Can you explain the concept of AI FOMO and its potential impact on security strategies?
AI fear of missing out (FOMO) is a new trend in the tech industry, whereby companies worry that competitors will get a leg up if they don’t incorporate generative AI into their product offerings quickly. In other words, they fear missing out on the AI wave and, therefore, rush into the adoption process.
By rushing solely to keep pace with competitors, teams sometimes cast aside procedures they might otherwise take their time with, like conducting a landscape analysis, educating teams on new vulnerabilities, or conducting proactive security testing. In this rush to adopt AI, organizations often don’t take the time and care to determine if they are truly ready for AI-based
technology adoption – an example question to ask might be, “Do we have the proper data classification and inventory in the case that we want the AI solution to leverage internal data?”
While every organization should adopt new technologies and scale, rushing through these practices can increase security gaps, posing long-term threats to the company and its clients. With security looped into the process, organizations can innovate with confidence.
Why is proactive security more important now than ever for business leaders?
The impact and rate of cyber attacks are increasing at a profound rate – according to Statista, the global cost of cybercrime is expected to grow from $9.22 trillion in 2024 to $13.82 trillion by 2028. Amidst this bleak outlook, organizations and leaders need the confidence to innovate without fear of security attacks hampering their progress. The key to this is proactive security, which equips teams with more clarity, speed, and scale than ever before, especially as the threat landscape continues to grow and evolve.

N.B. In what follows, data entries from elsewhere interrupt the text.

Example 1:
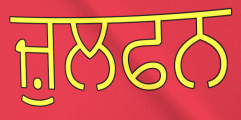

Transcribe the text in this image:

ਜ਼ੁਲਫਨ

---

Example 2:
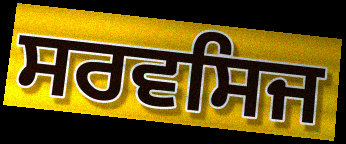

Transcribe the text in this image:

ਸਰਵਸਿਜ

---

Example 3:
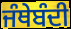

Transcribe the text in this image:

ਜੰਥੇਬੰਦੀ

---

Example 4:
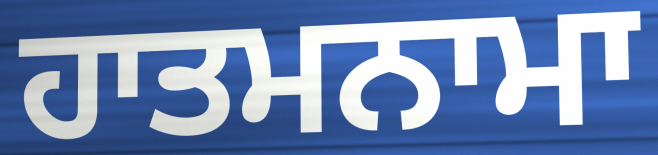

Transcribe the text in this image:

ਹਾਤਮਨਾਮਾ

Teams with a proactive security program have the time and resources to focus on the entire scope of an organization’s security posture, discovering, prioritizing, and remediating vulnerabilities before an attack occurs. So, while penetration testing does support identifying and remediating risk – and is still recommended – a proactive security framework helps keep teams protected the other 50 weeks in a year that a pentest isn’t being conducted leveraging technologies like attack surface management and breach and attack simulation.

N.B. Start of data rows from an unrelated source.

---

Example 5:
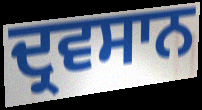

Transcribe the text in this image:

ਦ੍ਰਵਸਾਨ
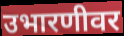
उभारणीवर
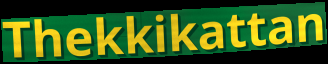
Thekkikattan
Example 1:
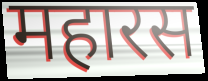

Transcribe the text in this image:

महारस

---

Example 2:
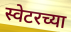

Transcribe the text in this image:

स्वेटरच्या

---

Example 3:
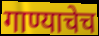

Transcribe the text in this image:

गाण्याचेच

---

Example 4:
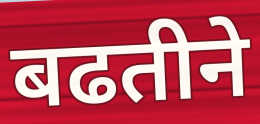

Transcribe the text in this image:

बढतीने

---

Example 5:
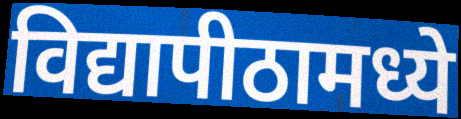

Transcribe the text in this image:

विद्यापीठामध्ये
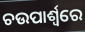
ଚଉପାର୍ଶ୍ୱରେ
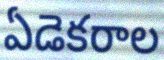
ఏడెకరాల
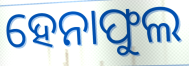
ହେନାଫୁଲ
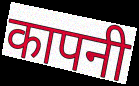
कापनी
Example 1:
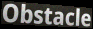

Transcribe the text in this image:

Obstacle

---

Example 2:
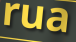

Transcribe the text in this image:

What are some of the biggest challenges in securing AI/ML models, and how can they be addressed?
AI is transforming how we work because it reduces the effort and costs of completing tasks. Still, we are only at the beginning of this technology’s potential and, therefore, are only aware of its current challenges. Some of the current challenges to securing AI/ML models include technical debt, insufficient resources and knowledge, and the pressure to implement AI quickly without the proper testing, all of which lead to security vulnerabilities. To address these concerns, teams should implement robust AI vulnerability training to bring a more holistic and proactive approach to safeguarding machine learning model implementations.